TOTAL INTERNAL-REFLECTION FLUORESCENCE WITH ENERGY-TRANSFER - A METHOD FOR ANALYZING IGG ADSORPTION ON NYLON THIN-FILMS

Total internal reflection fluorescence was used to analyze rabbit immunoglobulin G (IgG) nonspecifically adsorbed on thin nylon films. Fluorescence energy transfer measurements were recorded for two comparative systems: (1) adsorbed fluorescein isothiocyanate (FITC) tagged IgG and tetramethylrhodamine isothiocyanate (TRITC) tagged nylon; (2) FITC labeled IgG and TRITC labeled anti-rabbit IgG (anti-IgG). These experiments were used to examine the nylon/IgG and IgG/solution interfaces, respectively, as a function of the surrounding buffer pH and washing conditions.

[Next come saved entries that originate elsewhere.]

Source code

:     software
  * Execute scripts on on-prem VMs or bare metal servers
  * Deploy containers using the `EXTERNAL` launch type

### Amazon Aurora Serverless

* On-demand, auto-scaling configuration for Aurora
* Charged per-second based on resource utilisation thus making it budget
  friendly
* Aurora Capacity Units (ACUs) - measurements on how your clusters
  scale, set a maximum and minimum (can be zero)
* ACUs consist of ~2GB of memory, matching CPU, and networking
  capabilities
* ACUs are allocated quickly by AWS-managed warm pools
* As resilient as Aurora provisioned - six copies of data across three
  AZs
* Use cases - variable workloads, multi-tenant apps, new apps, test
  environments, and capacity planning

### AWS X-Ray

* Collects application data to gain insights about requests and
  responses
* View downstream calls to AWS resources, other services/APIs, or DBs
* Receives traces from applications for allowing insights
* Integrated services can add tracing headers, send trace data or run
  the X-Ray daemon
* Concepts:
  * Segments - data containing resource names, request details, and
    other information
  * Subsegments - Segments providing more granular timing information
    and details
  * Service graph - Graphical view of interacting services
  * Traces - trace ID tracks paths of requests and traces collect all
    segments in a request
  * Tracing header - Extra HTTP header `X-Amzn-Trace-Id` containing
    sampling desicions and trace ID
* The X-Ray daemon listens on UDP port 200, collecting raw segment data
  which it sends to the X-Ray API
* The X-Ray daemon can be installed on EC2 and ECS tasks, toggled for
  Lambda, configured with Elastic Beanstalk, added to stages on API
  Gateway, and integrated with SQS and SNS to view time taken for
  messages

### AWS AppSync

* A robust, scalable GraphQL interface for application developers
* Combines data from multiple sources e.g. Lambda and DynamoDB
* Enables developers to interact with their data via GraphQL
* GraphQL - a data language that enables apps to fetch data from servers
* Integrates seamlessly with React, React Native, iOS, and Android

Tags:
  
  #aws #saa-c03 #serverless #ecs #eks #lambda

Results were correlated with IgG mass loading measured by the bicinchoninic acid (BCA) method and anti-IgG binding activity assessed using TRITC-tagged anti-IgG. When washed with pH 6.9 phosphate buffer, the amount of adsorbed IgG increased with the concentration of IgG used in the adsorption step. Fluorescence data were consistent with an IgG bilayer model, where the upper layer did not interact with the TRITC labeled nylon surface but bound to and exchanged with solution borne anti-IgG. After washing with carbonate buffer at pH 8.7, only a tightly adsorbed, unexchangeable layer of IgG remained on the nylon surface, with mass corresponding to less than a monolayer. In a pH 8.7 buffer, no energy transfer took place between adsorbed FITC labeled IgG and the TRITC tagged anti-IgG although anti-IgG did adhere to the nylon, suggesting coadsorption of anti-IgG rather than immunochemical binding. When the buffer was replaced by a pH 6.9 phosphate buffer, energy transfer was observed, indicating that binding had occurred.